(Saved entries)
○ ○ ○ ○ ○ ○ ○
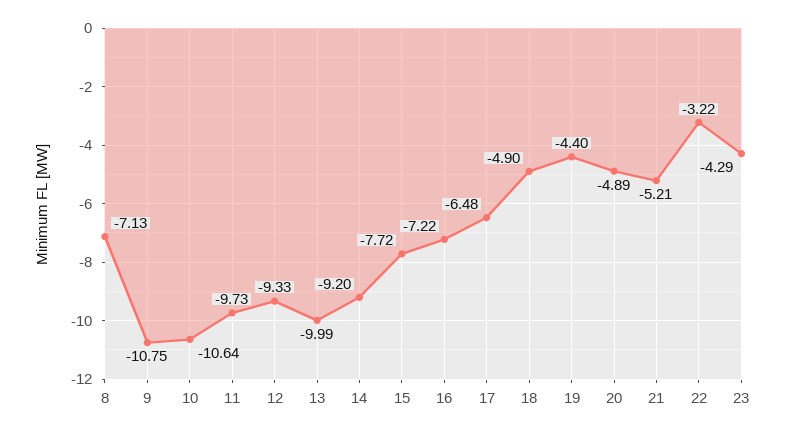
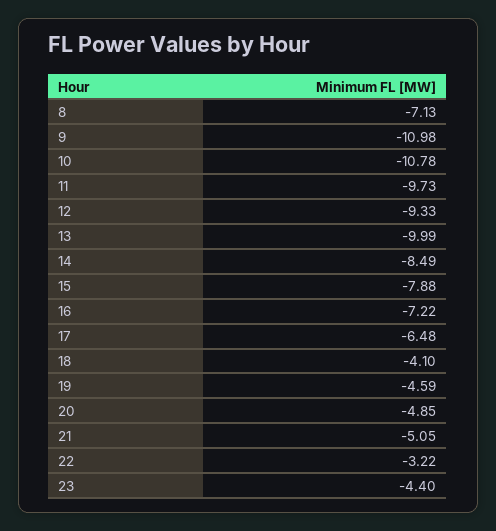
9: -10.75 -> -10.98
10: -10.64 -> -10.78
14: -9.2 -> -8.49
15: -7.72 -> -7.88
18: -4.9 -> -4.1
19: -4.4 -> -4.59
20: -4.89 -> -4.85
21: -5.21 -> -5.05
23: -4.29 -> -4.4

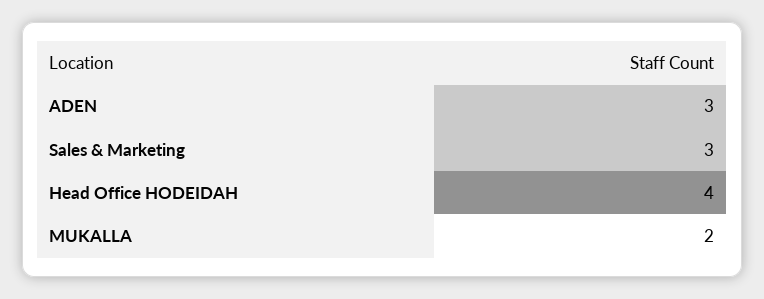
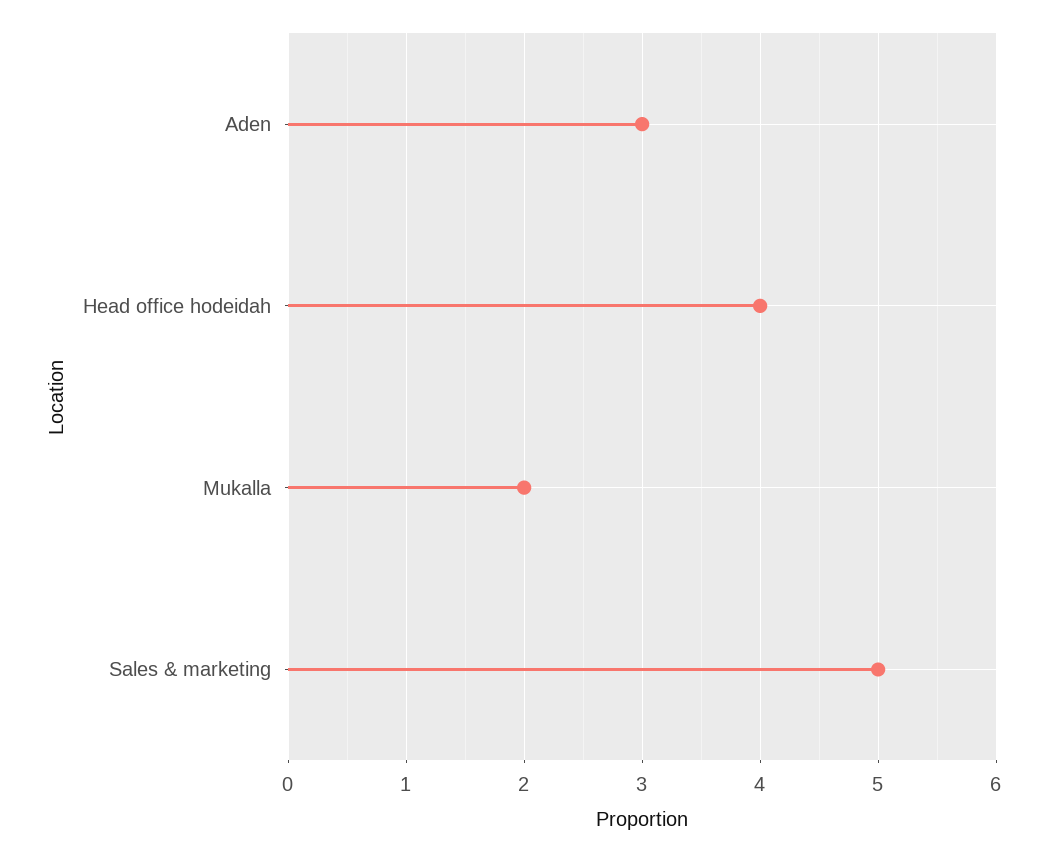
Sales & Marketing: 3 -> 5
○ ○ ○ ○ ○ ○ ○
→ **Action item**
Leave the pictures aside and give every entry above again word for word.

→ **Answer to the problem**
9: -10.75 -> -10.98
10: -10.64 -> -10.78
14: -9.2 -> -8.49
15: -7.72 -> -7.88
18: -4.9 -> -4.1
19: -4.4 -> -4.59
20: -4.89 -> -4.85
21: -5.21 -> -5.05
23: -4.29 -> -4.4

Sales & Marketing: 3 -> 5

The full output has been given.